Cologne - Colonia Claudia Ara Agrippinensium

Colonia was always an important town for the Romans; the capital of the province of Germania Inferior and later the capital of Germania Secunda. The regional headquarters of the military in the region was based here. There are a number of features to see in the city, including sections of the wall and towers. The Roman museum, exhibitions are currently in a temporary location, was built on the foundations of a townhouse and displays its mosaic floor of Dionysius.

Cologne Cathedral

Construction of the cathedral began in 1248 and was completed in 1880. Despite the passing of seven centuries, the building stayed true to the original plans. Besides being known for its majestic qualities, it is the 3rd largest church in the world, the cathedral is also home to exceptional examples of Christian art, including numerous altars, the Shrine of the Magi, which is the largest reliquary shrine in Europe, and the 14th century stained glass windows. Visitors can enter the treasury, climb the towers and see the bell chambers. A number of themed guided tours are offered.

Deutz Abbey & Old St Heribert Church

In 1002 AD Emperor Otto III and Archbishop Heribert established a Benedictine monastery on the remains of the Roman fort of Divitia. Heribert was buried in the Romanesque church – hence the name Alt St Heribert. His bones are now in a shrine in Neu St Heribert, a nearby catholic church. Both the monastery and the church were destroyed many times in their histories. The monastery was dissolved during the Deutsche Mediatisierung, 1802 – 1814. Fully restored following WWII but retaining its Romanesque cellars; the abbey is now an old age home and the church is used by the Greek Orthodox community in Cologne.

Divitia Fort in Deutz

At the beginning of the 4th century AD, Emperor Constantine built a fort on the right bank of the Rhine, opposite Colonia. Part of the Roman Limes, it was intended to strengthen the Empire’s border. A textbook example of a late Roman fort, it is well known as a result of numerous excavations, despite there being very little to see. The preserved walls of the east gate are visible. Where possible, the outline of the fort is marked in the pavement. In 1002 AD Deutz Abbey was built on the remains, and much later a Prussian fortification incorporated the NW Roman tower. The western half was destroyed during the construction of a 19th century river embankment.

Heinzelmännchenbrunnen - Pixie's Fountain

Just off the main square in the centre of Cologne is the Heinzelmännchenbrunnen; a fountain based on a local myth about pixies. Legend has it that during the night pixies would do artisans’ work for them. Until they were discovered by a tailor’s wife. The fountain is a tribute to August Kopisch, who in 1836 immortalised the legend in a poem called ‘Die Heinzelmännchen zu Köln’. Conservation of the fountain is sponsored by the adjacent Früh Brewery – a great place to enjoy a kölsch and traditional, local dishes while sightseeing.

Kolumba Museum, Cologne

Kolumba Museum is one of the oldest museums in Cologne, a collection of religious art from Late Antiquity to the 21st century. Highlights of this collection, including a Romanesque style crucifix and a 4th century glass cage cup, are on permanent display. As spectacular as the collection is, the museum itself is worth a visit. The celebrated Swiss architect Peter Zumthor has designed a strikingly simple building around the ruins of an ornate Gothic church that was severely damaged during the second World War.
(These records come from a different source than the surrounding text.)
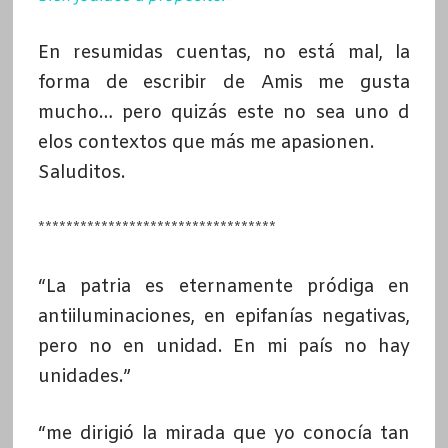
En resumidas cuentas, no está mal, la
forma de escribir de Amis me gusta
mucho… pero quizás este no sea uno d
elos contextos que más me apasionen.
Saluditos.
**********************************
“La patria es eternamente pródiga en
antiiluminaciones, en epifanías negativas,
pero no en unidad. En mi país no hay
unidades.”
“me dirigió la mirada que yo conocía tan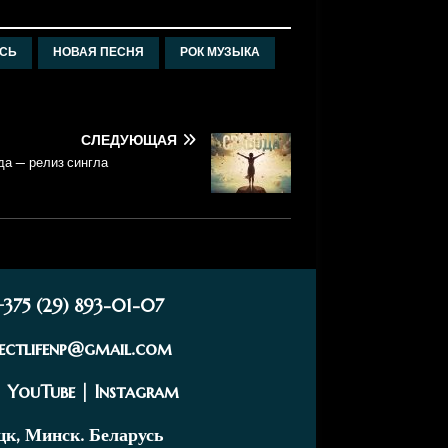
УСЬ
НОВАЯ ПЕСНЯ
РОК МУЗЫКА
СЛЕДУЮЩАЯ
да — релиз сингла
+375 (29) 893-01-07
fectlifenp@gmail.com
|
YouTube
|
Instagram
к, Минск. Беларусь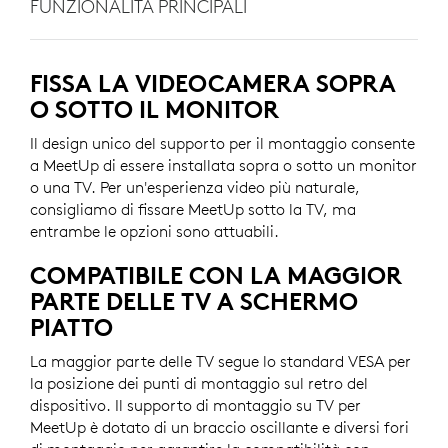
FUNZIONALITÀ PRINCIPALI
FISSA LA VIDEOCAMERA SOPRA
O SOTTO IL MONITOR
Il design unico del supporto per il montaggio consente
a MeetUp di essere installata sopra o sotto un monitor
o una TV. Per un'esperienza video più naturale,
consigliamo di fissare MeetUp sotto la TV, ma
entrambe le opzioni sono attuabili.
COMPATIBILE CON LA MAGGIOR
PARTE DELLE TV A SCHERMO
PIATTO
La maggior parte delle TV segue lo standard VESA per
la posizione dei punti di montaggio sul retro del
dispositivo. Il supporto di montaggio su TV per
MeetUp è dotato di un braccio oscillante e diversi fori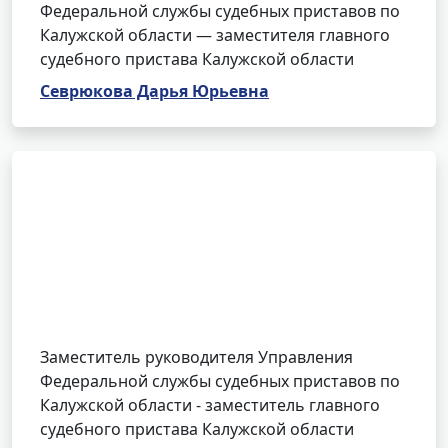
Федеральной службы судебных приставов по
Калужской области — заместителя главного
судебного пристава Калужской области
Севрюкова Дарья Юрьевна
Заместитель руководителя Управления
Федеральной службы судебных приставов по
Калужской области - заместитель главного
судебного пристава Калужской области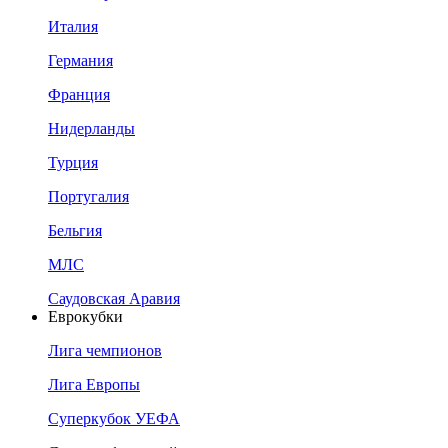
Италия
Германия
Франция
Нидерланды
Турция
Португалия
Бельгия
МЛС
Саудовская Аравия
Еврокубки
Лига чемпионов
Лига Европы
Суперкубок УЕФА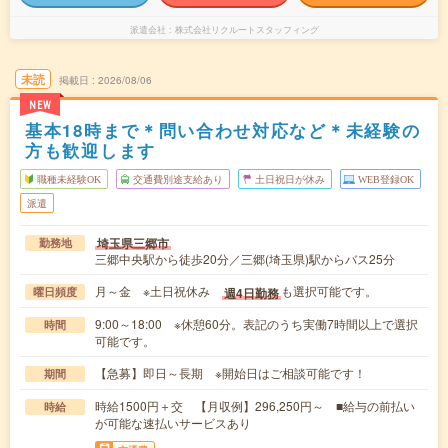
派遣会社
株式会社リクルートスタッフィング
未読
掲載日
2026/08/06
NEW
基本18時まで＊問い合わせ対応など＊未経験の
方も歓迎します
職種未経験OK
交通費別途支給あり
土日祝日が休み
WEB登録OK
派遣
埼玉県三郷市
勤務地
三郷中央駅から徒歩20分／三郷(埼玉県)駅からバス25分
月～金 ※土日祝休み
も選択可能です。
週4日勤務
曜日頻度
9:00～18:00 ※休憩60分。表記のうち実働7時間以上で選択
時間
可能です。
【急募】即日～長期 ※開始日はご相談可能です！
期間
時給1500円＋交 【月収例】296,250円～ ■給与の前払い
時給
が可能な速払いサービスあり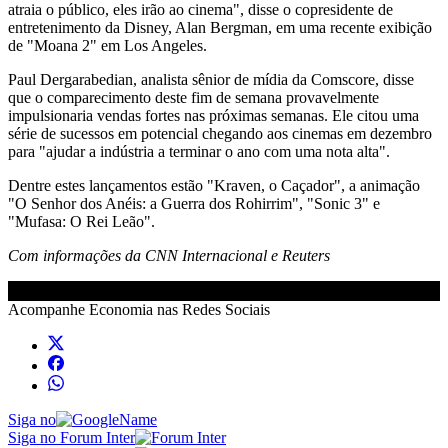
atraia o público, eles irão ao cinema", disse o copresidente de
entretenimento da Disney, Alan Bergman, em uma recente exibição
de "Moana 2" em Los Angeles.
Paul Dergarabedian, analista sênior de mídia da Comscore, disse
que o comparecimento deste fim de semana provavelmente
impulsionaria vendas fortes nas próximas semanas. Ele citou uma
série de sucessos em potencial chegando aos cinemas em dezembro
para "ajudar a indústria a terminar o ano com uma nota alta".
Dentre estes lançamentos estão "Kraven, o Caçador", a animação
"O Senhor dos Anéis: a Guerra dos Rohirrim", "Sonic 3" e
"Mufasa: O Rei Leão".
Com informações da CNN Internacional e Reuters
Acompanhe
Economia
nas Redes Sociais
Siga no
Siga no Forum Inter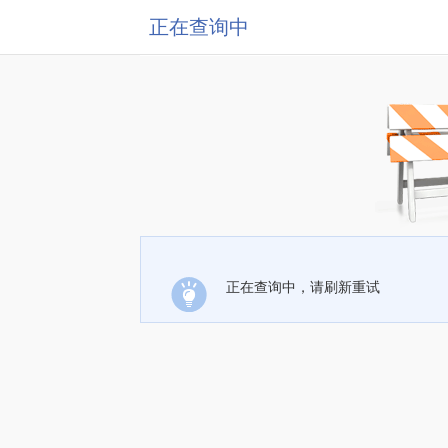
正在查询中
正在查询中，请刷新重试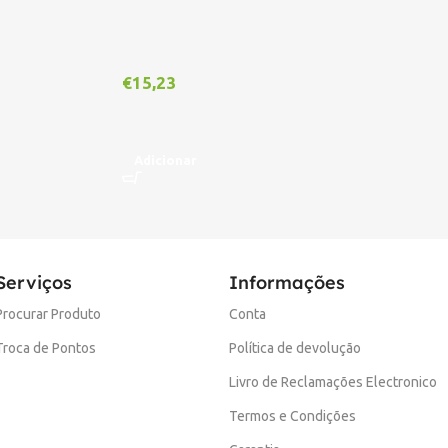
€
15,23
€
1
Adicionar
A
Serviços
Informações
Procurar Produto
Conta
Troca de Pontos
Política de devolução
Livro de Reclamações Electronico
Termos e Condições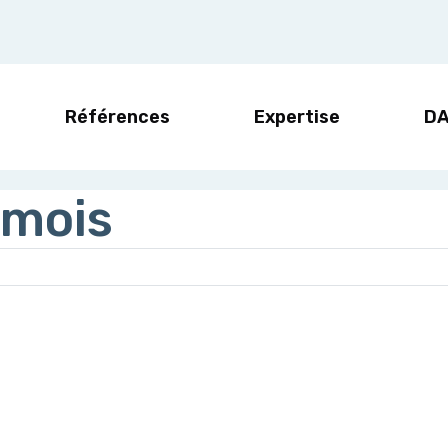
Références
Expertise
D
 mois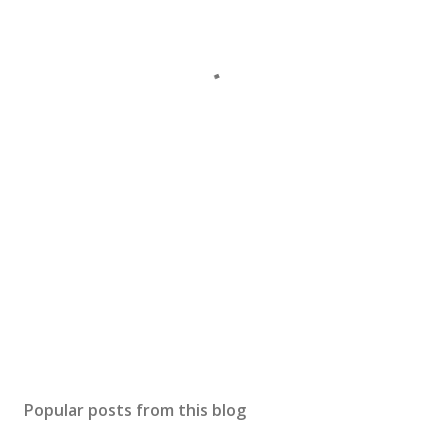
Popular posts from this blog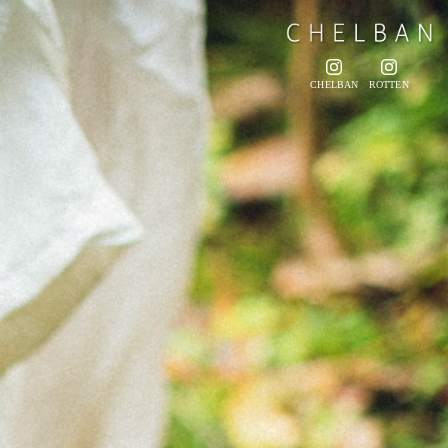
CHELBAN
ROTTEN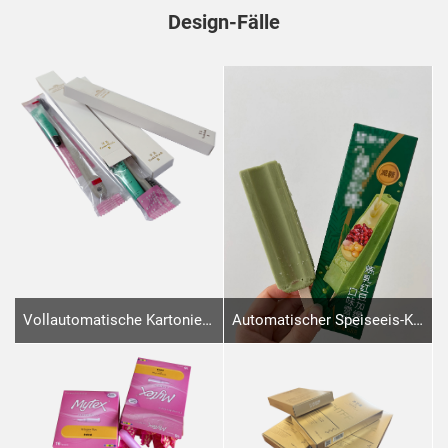
Design-Fälle
Vollautomatische Kartonier- und 3D-Verpackungsanlage für Zahnpasta- und Zahnbürsten-Sets
Automatischer Speiseeis-Kartonierer für internationale Käufer – Kurze Einführung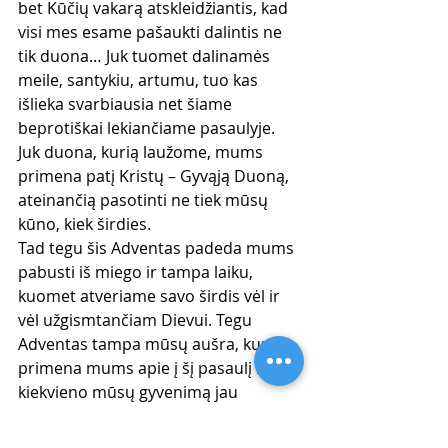
bet Kūčių vakarą atskleidžiantis, kad 
visi mes esame pašaukti dalintis ne 
tik duona… Juk tuomet dalinamės 
meile, santykiu, artumu, tuo kas 
išlieka svarbiausia net šiame 
beprotiškai lekiančiame pasaulyje. 
Juk duona, kurią laužome, mums 
primena patį Kristų – Gyvąją Duoną, 
ateinančią pasotinti ne tiek mūsų 
kūno, kiek širdies.
Tad tegu šis Adventas padeda mums 
pabusti iš miego ir tampa laiku, 
kuomet atveriame savo širdis vėl ir 
vėl užgismtančiam Dievui. Tegu 
Adventas tampa mūsų aušra, kuri 
primena mums apie į šį pasaulį ir į 
kiekvieno mūsų gyvenimą jau 
Atėjusią, vis Ateinančią ir dar 
Ateisiančią Šviesą...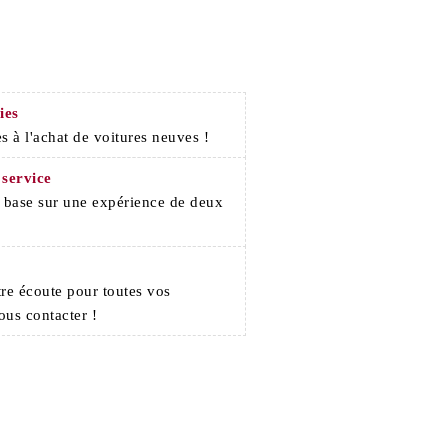
ies
s à l'achat de voitures neuves !
 service
e base sur une expérience de deux
re écoute pour toutes vos
ous contacter !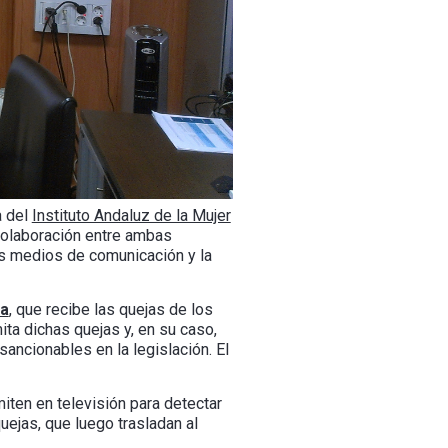
a del
Instituto Andaluz de la Mujer
 colaboración entre ambas
os medios de comunicación y la
ia
, que recibe las quejas de los
ta dichas quejas y, en su caso,
ancionables en la legislación. El
iten en televisión para detectar
ejas, que luego trasladan al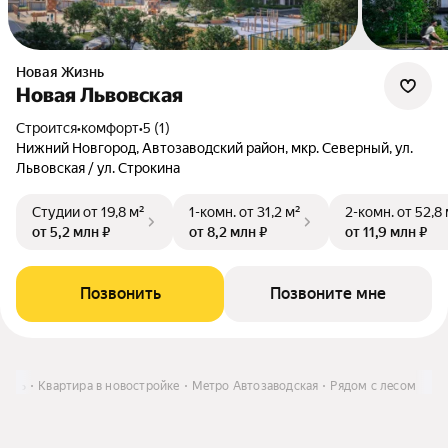
Новая Жизнь
Новая Львовская
Строится
•
комфорт
•
5 (1)
Нижний Новгород, Автозаводский район, мкр. Северный, ул.
Львовская / ул. Строкина
Студии
от 19,8 м²
1-комн.
от 31,2 м²
2-комн.
от 52,8
от 5,2 млн ₽
от 8,2 млн ₽
от 11,9 млн ₽
Позвонить
Позвоните мне
пить
Квартира в новостройке
Метро Автозаводская
Рядом с лесом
NS Documentation Center - EL-DE Haus

From 1935 to 1945 EL-DE Haus was the headquarters of the Secret State Police for the administrative district of Cologne. It was from here that the Nazis orchestrated their reign of terror on the city. A permanent exhibition outlines the history of Cologne during the National Socialist era. In the cellar is the ‘Gestapo Prison’; with more than 1,800 wall inscriptions that bear witness to persecution, torture and murder, this is one of the best preserved detention sites of the Nazi era. The NS Documentation centre is Germany’s largest regional memorial site for the victims of Nazism.